New to this year’s festival were four themed “habitats,” including a jungle and volcanic habitat, which house specific types of Pokémon. Quigley — who said he personally was looking out for more ice Pokémon — said the habitats are useful for players to plan out their day and “catch ’em all.”

Gamers also took advantage of new features that allow players — who range from levels 1 to 40 and belong to Team Valor, Instinct or Mystic — to add friends and trade with nearby trainers.

“It’s cool because since we came from Ohio and people came from Canada, people came from California — if they have stuff from California, now we can trade directly,” Orr said.

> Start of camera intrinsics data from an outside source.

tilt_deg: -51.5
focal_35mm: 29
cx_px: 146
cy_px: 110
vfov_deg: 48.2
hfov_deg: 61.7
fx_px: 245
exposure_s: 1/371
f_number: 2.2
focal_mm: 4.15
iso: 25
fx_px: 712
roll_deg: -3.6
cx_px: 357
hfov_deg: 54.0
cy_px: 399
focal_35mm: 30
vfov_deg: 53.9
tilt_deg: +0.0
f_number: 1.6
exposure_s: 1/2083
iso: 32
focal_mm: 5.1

Taylor Feldman, a level-37 Mystic from Iowa, attended for the first time and was greeted by a friendly community of players — or, as she put it, “a bunch of nerds just meeting in one group.”

Despite some spotty connection issues and light afternoon rain, second-time participants noted drastic improvements in this year’s festival. Last year, Niantic refunded players in both dollars and digital Pokécoins after cell service glitches caused chaos at the festival.

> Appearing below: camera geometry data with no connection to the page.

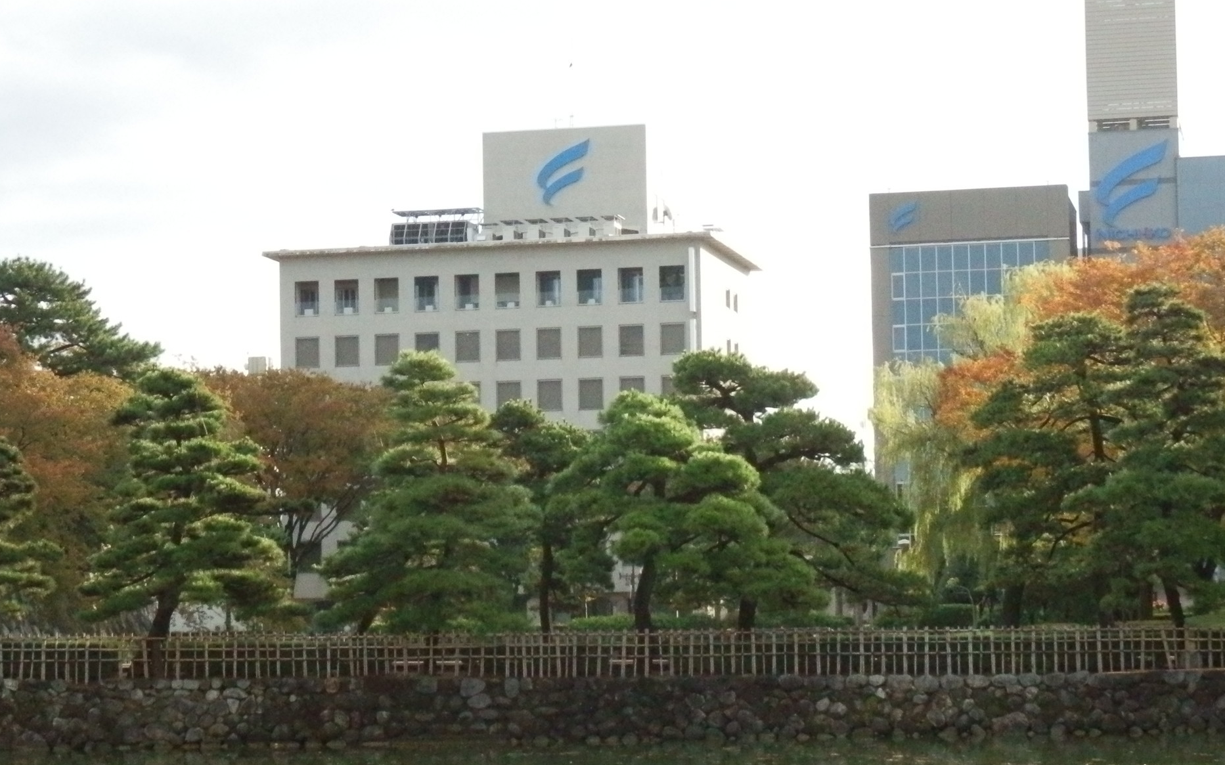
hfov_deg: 24.9
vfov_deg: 15.7
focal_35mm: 83
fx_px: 2771
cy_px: 473
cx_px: 647
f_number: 12.7
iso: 1600
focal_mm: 13.1
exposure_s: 1/320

“Connectivity has been a hell of a lot better,” said Ryan Witt, a level-38 Valor. “Last year it was terrible. Nobody could get on, so I can definitely say they’ve improved it.”

Witt added that lines to enter the park, which he said took hours and wrapped around Grant Park last year, were practically eliminated. People scanned QR codes on their wristbands at any Pokéstop — designated locations where trainers can obtain game items — to start playing.

Bob Reilly, a level-40 Mystic, also said it was “100 percent better than what it was last year.”

Reilly was particularly excited about the raids, which involve fellow trainers cooperating to defeat a powerful Pokémon. Quigley encouraged all players, even those without tickets, to take advantage of special spawns and raid battles occurring throughout Chicago.

Reilly attended with friends he had met through the game, including Zac Gingrich, another level-40 Mystic.

“A lot of people from back home were saying ‘Oh, you guys are still playing Pokémon Go. I thought that was dead,’ ” Gingrich said. “Well, I can send them a picture here. A lot of people are still playing.”